The resume is a snapshot into your life. It’s what potential employers look at before they call you for an interview. Make sure to promote your value by listing all relevant experience on your resume. Present most of your accomplishments and job duties in bullet points. Most human resource employees spend a minute at the most on your resume, according to Forbes. Because of this, your resume should be concise. Bullet points allow for them to find keywords more quickly. You might have to simplify it to keep it from being too long. It should not be more than two pages.

Maybe you have something in your resume that is turning off a potential employer. It’s important to not have employment gaps or at least as few as possible. Share your experiences that have had positive outcomes. Strengthen your resume by listing multiple examples of these experiences. Consider writing out your objective in your profile. What do you want? Set goals and be specific.

Look at developing two resumes. One should be very detailed to include all your experience and skills. The second should be tailored to show that you have the experience to meet the requirements of the job you want. A resume that doesn’t show that you’ll excel at the desired position is the top reason most people aren’t getting interviews, according to U.S. News. Make sure your resume shows what you accomplished at your previous assignments. Don’t just list where you previously worked.
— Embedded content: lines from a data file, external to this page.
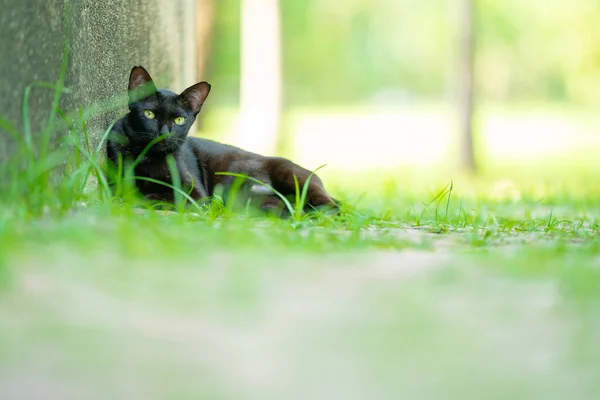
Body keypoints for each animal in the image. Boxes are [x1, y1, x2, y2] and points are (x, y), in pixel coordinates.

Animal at [104, 67, 338, 214]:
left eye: (179, 120)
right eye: (150, 114)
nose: (164, 133)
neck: (150, 157)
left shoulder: (196, 192)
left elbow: (167, 197)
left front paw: (149, 196)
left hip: (291, 175)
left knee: (329, 205)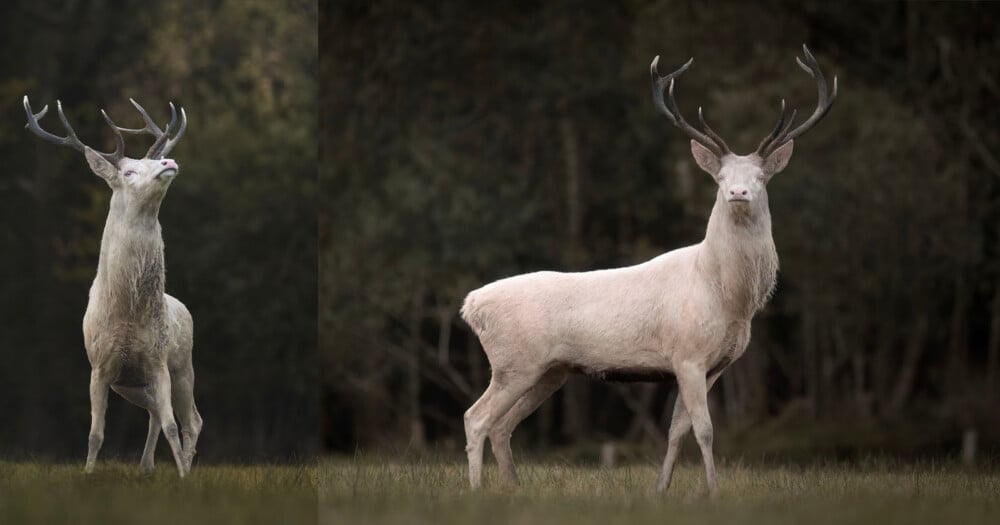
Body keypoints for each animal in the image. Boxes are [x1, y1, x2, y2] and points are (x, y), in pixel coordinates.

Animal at [23, 96, 202, 478]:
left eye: (153, 161)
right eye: (129, 171)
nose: (168, 161)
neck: (126, 314)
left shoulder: (157, 360)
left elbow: (172, 426)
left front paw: (182, 477)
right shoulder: (100, 365)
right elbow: (95, 433)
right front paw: (88, 474)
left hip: (183, 364)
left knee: (191, 420)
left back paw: (183, 467)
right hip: (132, 385)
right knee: (154, 413)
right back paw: (146, 467)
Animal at [460, 45, 836, 494]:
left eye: (761, 177)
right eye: (720, 177)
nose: (738, 192)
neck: (729, 297)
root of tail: (471, 306)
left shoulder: (713, 365)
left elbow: (678, 430)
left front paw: (663, 488)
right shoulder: (687, 354)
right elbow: (704, 429)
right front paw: (712, 491)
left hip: (549, 371)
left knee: (502, 426)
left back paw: (515, 489)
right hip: (514, 361)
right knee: (476, 417)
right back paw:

This won’t tell a potential employer anything about how well you did at the jobs. People who get the most interviews list their achievements at each job. Human resource employees don’t care that you’ve worked a bunch of jobs in a row.

Write a cover letter that shows more than a summary of what you’ve already presented in your resume. If your cover letter is only a summary of your resume, it’s not going to help you, and you might as well not send one, according to U.S. News. A good cover letter will show why you will be good at the job you want. Be inspiring. Add some personality to your cover letter, and you’ll start getting calls for interviews.

Ask the right people to look over your resume and cover letter. You might have let multiple people look at your resume, and they tell you it’s fine. Don’t settle for a resume that’s fine. Make it great! Sometimes family and friends aren’t the best people to review your resume. Ask someone with hiring experience to look at it and provide feedback. A test to see whether someone will provide good feedback is to give them a resume with just a list of job duties instead of achievements. If they say it’s fine, you’ll know to look on for advice.

If you want a position in which you have no work history, explain to employers why you would be a great fit for the job. You can’t rely on them to figure it out. Others who are looking at the position you want might already have the needed experience to do the job. Because of this, getting this job will be a challenge. Employers might not be willing to take a chance on you when they have other applicants with previous experience in the position.

So we’ve covered three key areas on making yourself more marketable: promote your value, transition to advanced skills positions and how to get more interviews. We hope we’ve helped to make you more marketable. Good luck and go land your dream job!